Survivors of the deadly earthquake-triggered tsunami in the Mentawai Islands face an uncertain future as they attempt to rebuild their lives.
They might personally be relieved at finding themselves safe, but for those who have lost everything, the future is as frightening as their tsunami ordeal. They are struggling to raise money for living and for their children.
“I’m healing well, but I’m still a little sore,” Asaril Sababalat told The Jakarta Post on Sunday.
He is one of many who needs time to recover from injuries, but what bothers Asaril the most is money.
He said he lived a financially comfortable life in Muntei Baru-Baru, located on the west coast of North Pagai Island. The hamlet was among those wiped out by the waves on Oct. 25.
Asaril said he used to have a 5-hectare cocoa plantation with 4,000 trees and was planning to harvest the crop in three years. He said he also planted thousands of coconut trees and had two boats that he rented out. Asaril said he also bred 24 pigs and 50 chickens.
All but his boats are gone.
To add to his misery, he lost three of his five children and his wife Rospiana Sabeleau remains missing.
The tsunami killed 447 people and left 56 missing. The wave also seriously injured 170 and inflicted light injuries on 325 others. More than 15,000 have been forced to flee.
The tsunami destroyed five schools, six government offices, seven bridges, seven houses of worship, two resorts and one ship.
Asaril and some family members were at home when the disaster struck. Asaril said he had gone out to survey any damage from the earthquake when the tsunami hit.
Two of Asaril’s children survived the disaster because they were at their Christian boarding school in Nemnem Leleu, Sikakap.
“School starts on Monday, but I can’t pay,” Asaril said.
He said he used to earn Rp 2 million renting out his boats, but now needs Rp 4 million to repair both.
“I wish things return to normal soon. I need seeds to start planting again and money to repair the boats.”
Former Mentawai councilor Kortanius Sabeleakek said the government would face a tough task helping people get back on their feet financially.
“Fishermen are still traumatized about going out to sea. Farmers face the daunting task of restoring cultivation with their land swamped by sea water,” he said.
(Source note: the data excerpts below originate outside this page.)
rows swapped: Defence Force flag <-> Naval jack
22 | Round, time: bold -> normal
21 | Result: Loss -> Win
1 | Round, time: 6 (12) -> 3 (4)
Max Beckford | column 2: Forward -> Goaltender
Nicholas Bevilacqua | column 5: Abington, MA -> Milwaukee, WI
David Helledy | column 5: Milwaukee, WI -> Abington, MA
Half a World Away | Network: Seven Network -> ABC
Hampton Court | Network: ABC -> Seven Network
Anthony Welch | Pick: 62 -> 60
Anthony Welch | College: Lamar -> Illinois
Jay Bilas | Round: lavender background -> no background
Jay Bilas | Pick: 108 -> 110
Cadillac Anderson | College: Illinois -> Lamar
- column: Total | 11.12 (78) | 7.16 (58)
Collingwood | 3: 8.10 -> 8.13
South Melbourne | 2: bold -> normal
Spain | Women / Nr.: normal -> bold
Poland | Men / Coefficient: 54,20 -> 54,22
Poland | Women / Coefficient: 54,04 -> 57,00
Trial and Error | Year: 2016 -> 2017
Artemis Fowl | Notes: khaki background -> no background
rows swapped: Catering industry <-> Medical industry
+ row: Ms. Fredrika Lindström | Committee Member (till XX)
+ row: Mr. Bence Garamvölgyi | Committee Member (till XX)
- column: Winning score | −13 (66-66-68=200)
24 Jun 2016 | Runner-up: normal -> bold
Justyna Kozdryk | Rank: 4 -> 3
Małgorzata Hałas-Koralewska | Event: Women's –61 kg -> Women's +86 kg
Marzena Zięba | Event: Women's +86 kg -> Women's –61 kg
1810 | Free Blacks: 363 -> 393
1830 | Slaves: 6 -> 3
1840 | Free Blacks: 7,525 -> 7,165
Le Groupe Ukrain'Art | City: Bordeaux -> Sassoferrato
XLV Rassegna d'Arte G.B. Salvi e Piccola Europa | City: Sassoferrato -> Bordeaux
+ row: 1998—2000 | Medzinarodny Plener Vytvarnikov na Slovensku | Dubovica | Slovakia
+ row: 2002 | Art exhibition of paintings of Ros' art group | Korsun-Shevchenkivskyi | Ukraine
He joined a relief team to distribute aid to victims.
On the islands’ west coast, where the tsunami devastated villages, cultivated land had not extended more than 600 meters from the coast, as the higher ground was not fertile, Kortanius said.
“Plantations and paddy fields have been destroyed,” he said.
He added that the government plan to relocate people to higher ground was unfeasible given the unsuitability of the land.
Referring to previous relocations, he said people built their lives close to the sea, not mountains. After the 2007 earthquake, residents of Balekraksok hamlet were moved 7 kilometers away from the coast, but gradually drifted back, as their livelihoods depended on the sea.
They moved into their old homes before this latest tsunami came, killing 27 and leaving two missing.